The Washington Post ran a scare story warning that the Pension Benefit Guaranty Corporation (PBGC) is “running out of cash” noting:
With roughly $2 billion in assets, the fund for multi-employer plans does not have enough money to pay benefits for the plans that are expected to become insolvent over the next decade.
The Central States fund alone, which pays about $2.8 billion in benefits each year and is the largest multi-employer plan in financial trouble, would overwhelm the multi-employer insurance program if it went under.
Yes, the Central States Pension Fund (CSPF) is likely to get PBGC money but two important facts and one speculation are omitted from the story since upon a PBGC takeover:
- CSPF retirees will NOT be getting $2.8 billion annually as PBGC limits the benefits it covers; and
- The PBGC WILL be getting all the remaining money ($15 billion?) in the CSPF plan so it will then have roughly $17 billion in assets.

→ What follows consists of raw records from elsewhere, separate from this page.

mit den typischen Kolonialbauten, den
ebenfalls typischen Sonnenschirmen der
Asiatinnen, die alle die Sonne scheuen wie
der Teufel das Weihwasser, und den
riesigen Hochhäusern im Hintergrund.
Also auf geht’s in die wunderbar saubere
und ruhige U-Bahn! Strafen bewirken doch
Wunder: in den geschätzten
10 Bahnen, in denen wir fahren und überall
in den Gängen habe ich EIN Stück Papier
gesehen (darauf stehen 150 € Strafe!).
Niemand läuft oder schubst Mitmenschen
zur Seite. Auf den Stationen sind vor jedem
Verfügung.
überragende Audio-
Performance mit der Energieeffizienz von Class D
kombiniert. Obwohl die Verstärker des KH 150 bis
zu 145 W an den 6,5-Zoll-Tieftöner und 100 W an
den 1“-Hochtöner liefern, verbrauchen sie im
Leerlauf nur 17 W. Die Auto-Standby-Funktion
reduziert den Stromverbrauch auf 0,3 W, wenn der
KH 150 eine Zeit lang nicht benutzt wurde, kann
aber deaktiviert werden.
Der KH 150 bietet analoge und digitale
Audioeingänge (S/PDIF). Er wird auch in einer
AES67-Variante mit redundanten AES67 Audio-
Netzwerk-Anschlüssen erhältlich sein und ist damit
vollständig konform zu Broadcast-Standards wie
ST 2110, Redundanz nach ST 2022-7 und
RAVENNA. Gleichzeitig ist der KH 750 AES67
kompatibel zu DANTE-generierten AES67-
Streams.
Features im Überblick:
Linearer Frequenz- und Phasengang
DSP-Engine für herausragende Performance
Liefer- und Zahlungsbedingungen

- the people running these plans keep getting paid,
- the employers funding these plans keep making contributions, and
- the PBGC does not have to do (or farm out) a massive amount of work.
With the rejection of the CSPF application the MPRA is likely dead as, outside of the size, most other multiemployer plans would be similarly situated.
The solution: cut the benefits PBGC covers arbitrarily, raise PBGC premiums on ongoing plans arbitrarily, and locate another source of revenue, however arbitrary.
The trick: make it look like it’s not arbitrary.